Diseases of the Quaking Aspen Tree
The quaking aspen tree (Populus tremuloides), also known as the trembling aspen, grows in most of North America. Quaking aspen trees grow up to 60 feet tall and 30 feet wide. The wood from the aspen is used mostly to make paper products. During the winter, deer eat the bark for food and birds eat the buds.
Hypoxyon canker is one of the largest killers of quaking aspen trees in North America. Symptoms of this disease include: yellow-orange indented areas on the trunk of the tree; dead branches; irregular bumpy edges around the diseased area; and invasion by insects.
The aspen's bark becomes dappled as the disease progresses and acidic-scented sap flows from the wounded area. Blisters appear under the dead bark after two years of disease. The bark bursts open and underneath are small bristles called hyphal pegs.

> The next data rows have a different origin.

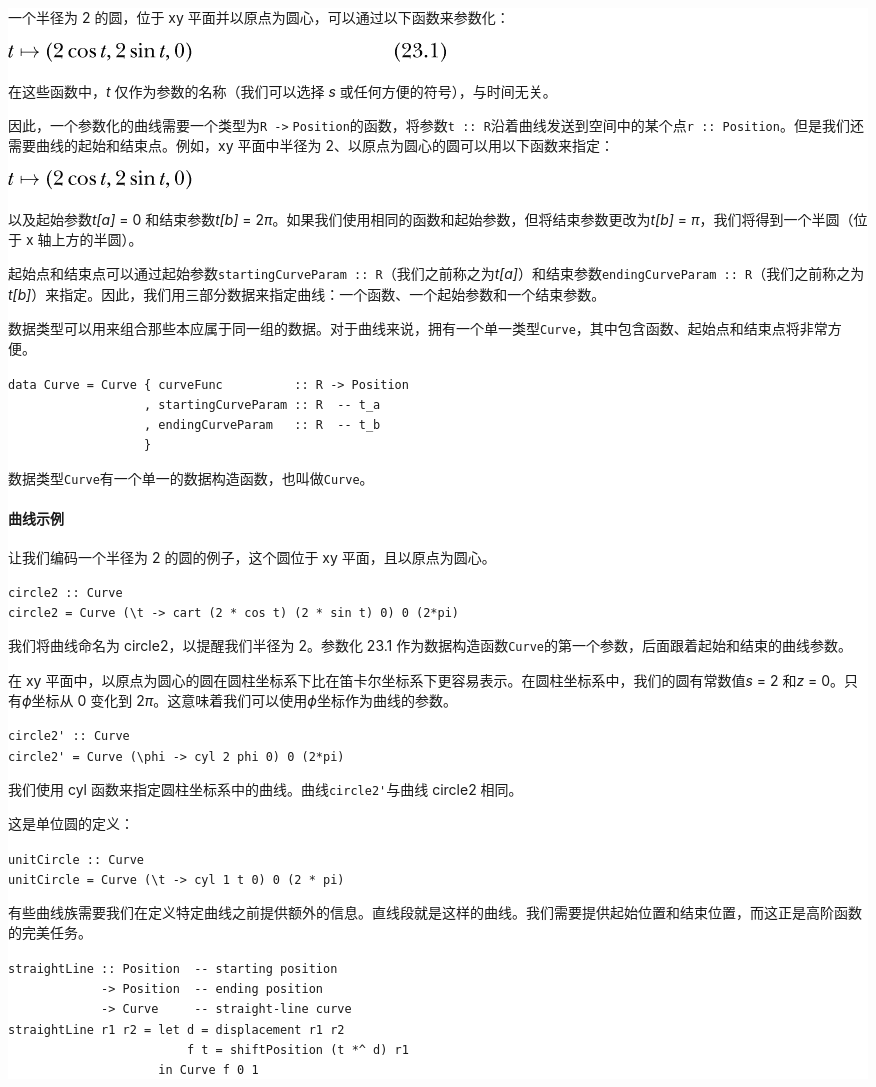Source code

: 一个半径为 2 的圆，位于 xy 平面并以原点为圆心，可以通过以下函数来参数化：

![图片](img/450equ02.jpg)

在这些函数中，*t* 仅作为参数的名称（我们可以选择 *s* 或任何方便的符号），与时间无关。

因此，一个参数化的曲线需要一个类型为`R ->` `Position`的函数，将参数`t :: R`沿着曲线发送到空间中的某个点`r :: Position`。但是我们还需要曲线的起始和结束点。例如，xy 平面中半径为 2、以原点为圆心的圆可以用以下函数来指定：

![Image](img/451equ01.jpg)

以及起始参数*t[a]* = 0 和结束参数*t[b]* = 2*π*。如果我们使用相同的函数和起始参数，但将结束参数更改为*t[b]* = *π*，我们将得到一个半圆（位于 x 轴上方的半圆）。

起始点和结束点可以通过起始参数`startingCurveParam :: R`（我们之前称之为*t[a]*）和结束参数`endingCurveParam :: R`（我们之前称之为*t[b]*）来指定。因此，我们用三部分数据来指定曲线：一个函数、一个起始参数和一个结束参数。

数据类型可以用来组合那些本应属于同一组的数据。对于曲线来说，拥有一个单一类型`Curve`，其中包含函数、起始点和结束点将非常方便。

```
data Curve = Curve { curveFunc          :: R -> Position
                   , startingCurveParam :: R  -- t_a
                   , endingCurveParam   :: R  -- t_b
                   }
```

数据类型`Curve`有一个单一的数据构造函数，也叫做`Curve`。

#### 曲线示例

让我们编码一个半径为 2 的圆的例子，这个圆位于 xy 平面，且以原点为圆心。

```
circle2 :: Curve
circle2 = Curve (\t -> cart (2 * cos t) (2 * sin t) 0) 0 (2*pi)
```

我们将曲线命名为 circle2，以提醒我们半径为 2。参数化 23.1 作为数据构造函数`Curve`的第一个参数，后面跟着起始和结束的曲线参数。

在 xy 平面中，以原点为圆心的圆在圆柱坐标系下比在笛卡尔坐标系下更容易表示。在圆柱坐标系中，我们的圆有常数值*s* = 2 和*z* = 0。只有*ϕ*坐标从 0 变化到 2*π*。这意味着我们可以使用*ϕ*坐标作为曲线的参数。

```
circle2' :: Curve
circle2' = Curve (\phi -> cyl 2 phi 0) 0 (2*pi)
```

我们使用 cyl 函数来指定圆柱坐标系中的曲线。曲线`circle2'`与曲线 circle2 相同。

这是单位圆的定义：

```
unitCircle :: Curve
unitCircle = Curve (\t -> cyl 1 t 0) 0 (2 * pi)
```

有些曲线族需要我们在定义特定曲线之前提供额外的信息。直线段就是这样的曲线。我们需要提供起始位置和结束位置，而这正是高阶函数的完美任务。

```
straightLine :: Position  -- starting position
             -> Position  -- ending position
             -> Curve     -- straight-line curve
straightLine r1 r2 = let d = displacement r1 r2
                         f t = shiftPosition (t *^ d) r1
                     in Curve f 0 1
```
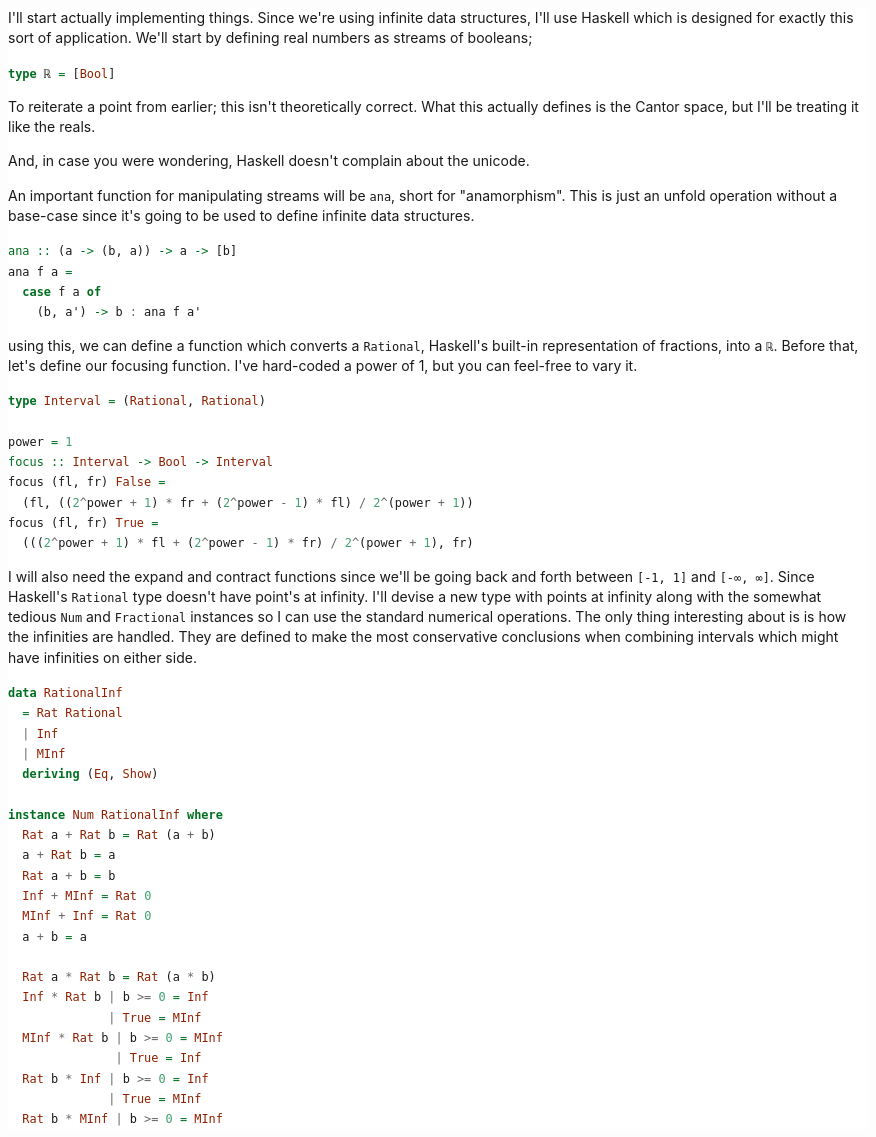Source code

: I'll start actually implementing things. Since we're using infinite data structures, I'll use Haskell which is designed for exactly this sort of application. We'll start by defining real numbers as streams of booleans;

```haskell
type ℝ = [Bool]
```

To reiterate a point from earlier; this isn't theoretically correct. What this actually defines is the Cantor space, but I'll be treating it like the reals.

And, in case you were wondering, Haskell doesn't complain about the unicode.

An important function for manipulating streams will be `ana`, short for "anamorphism". This is just an unfold operation without a base-case since it's going to be used to define infinite data structures.

```haskell
ana :: (a -> (b, a)) -> a -> [b]
ana f a =
  case f a of
    (b, a') -> b : ana f a'
```

using this, we can define a function which converts a `Rational`, Haskell's built-in representation of fractions, into a `ℝ`. Before that, let's define our focusing function. I've hard-coded a power of 1, but you can feel-free to vary it.

```haskell
type Interval = (Rational, Rational)

power = 1
focus :: Interval -> Bool -> Interval
focus (fl, fr) False =
  (fl, ((2^power + 1) * fr + (2^power - 1) * fl) / 2^(power + 1))
focus (fl, fr) True = 
  (((2^power + 1) * fl + (2^power - 1) * fr) / 2^(power + 1), fr)
```

I will also need the expand and contract functions since we'll be going back and forth between `[-1, 1]` and `[-∞, ∞]`. Since Haskell's `Rational` type doesn't have point's at infinity. I'll devise a new type with points at infinity along with the somewhat tedious `Num` and `Fractional` instances so I can use the standard numerical operations. The only thing interesting about is is how the infinities are handled. They are defined to make the most conservative conclusions when combining intervals which might have infinities on either side. 

```haskell
data RationalInf
  = Rat Rational
  | Inf
  | MInf
  deriving (Eq, Show)

instance Num RationalInf where
  Rat a + Rat b = Rat (a + b)
  a + Rat b = a
  Rat a + b = b
  Inf + MInf = Rat 0
  MInf + Inf = Rat 0
  a + b = a

  Rat a * Rat b = Rat (a * b)
  Inf * Rat b | b >= 0 = Inf
              | True = MInf
  MInf * Rat b | b >= 0 = MInf
               | True = Inf
  Rat b * Inf | b >= 0 = Inf
              | True = MInf
  Rat b * MInf | b >= 0 = MInf
```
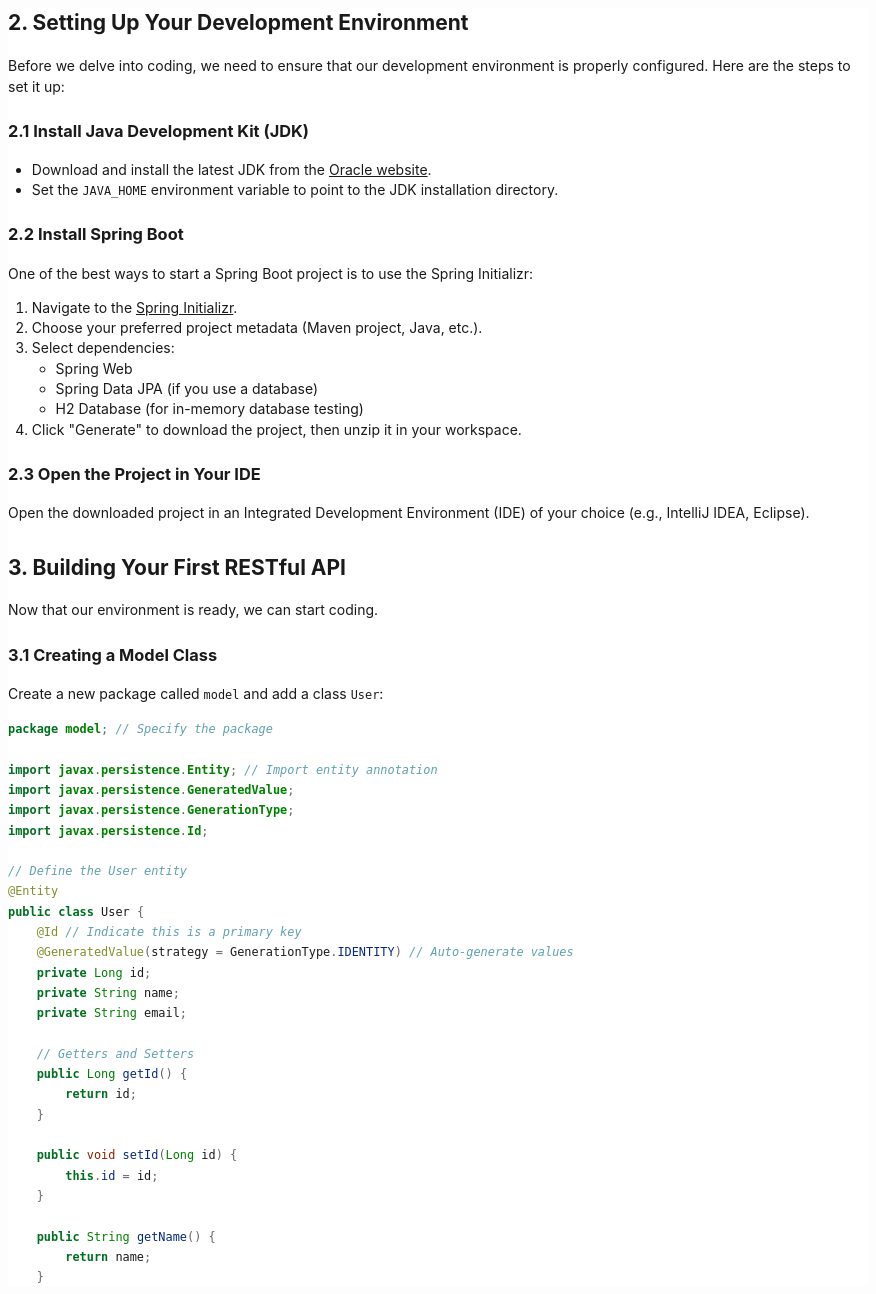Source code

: ## 2. Setting Up Your Development Environment

Before we delve into coding, we need to ensure that our development environment is properly configured. Here are the steps to set it up:

### 2.1 Install Java Development Kit (JDK)

- Download and install the latest JDK from the [Oracle website](https://www.oracle.com/java/technologies/javase-jdk11-downloads.html).
- Set the `JAVA_HOME` environment variable to point to the JDK installation directory.

### 2.2 Install Spring Boot

One of the best ways to start a Spring Boot project is to use the Spring Initializr:

1. Navigate to the [Spring Initializr](https://start.spring.io/).
2. Choose your preferred project metadata (Maven project, Java, etc.).
3. Select dependencies: 
   - Spring Web
   - Spring Data JPA (if you use a database)
   - H2 Database (for in-memory database testing)
4. Click "Generate" to download the project, then unzip it in your workspace.

### 2.3 Open the Project in Your IDE

Open the downloaded project in an Integrated Development Environment (IDE) of your choice (e.g., IntelliJ IDEA, Eclipse). 

## 3. Building Your First RESTful API

Now that our environment is ready, we can start coding.

### 3.1 Creating a Model Class

Create a new package called `model` and add a class `User`:

```java
package model; // Specify the package

import javax.persistence.Entity; // Import entity annotation
import javax.persistence.GeneratedValue;
import javax.persistence.GenerationType;
import javax.persistence.Id;

// Define the User entity
@Entity
public class User {
    @Id // Indicate this is a primary key
    @GeneratedValue(strategy = GenerationType.IDENTITY) // Auto-generate values
    private Long id;
    private String name;
    private String email;

    // Getters and Setters
    public Long getId() {
        return id;
    }
    
    public void setId(Long id) {
        this.id = id;
    }
    
    public String getName() {
        return name;
    }
```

The hyphal pegs produce spores which then crumble. After the spores disintegrate, the inner bark becomes shiny with black and yellow speckles. Cankers appear after two to three years from the onset of the disease. Black, crusty, toxic fungus forms cankers that invade the healthy bark of the tree, cracking it along the edges of the canker. The dead bark drops off the tree, leaving a checkered pattern behind. Cankers can be up to 3 feet wide. After suffering for years with the disease, the cankers surround the tree, killing it. The weakened state of the diseased aspen also causes it to be susceptible to wind damage before the cankers actually destroy the tree.
Cytospora canker, a fungal disease, affects quaking aspen trees as well as spruce, cherry, birch, cottonwood and poplars. The disease causes cankers to form on the trunks and branches of the tree. The Cystospora canker disease is easily recognizable on quaking aspen trees because the orange cankers stand out against the light bark.
Cytospora symptoms in aspen trees appear as bark that has orange spots and shades of yellow, orange and black on the branches and on the tree trunk. A sticky liquid also flows from the cankers. The cankers appear as indented, black areas on the dead bark. The cankers also exhibit black pimples that reproduce more fungi. Dampness causes the pimples to produce huge amounts of spores that seep from the pimples in long, orange threads.
The cankers weaken the resistance of the aspen trees, making them prime hosts for insect infestation. The disease eventually kills the tree.
Heartrot is caused by the fungus Phellinus tremulae. The disease spreads quickly, especially if the quaking aspen tree is already under stress from drought, insects or root damage. Heartrot prevents the tree from eliminating waste by causing decay in the heartwood of the tree where waste is deposited. When the heartwood becomes diseased, the tree cannot move waste products and eventually dies. The aspens become so weakened by heartrot that they are easily knocked down by strong wind.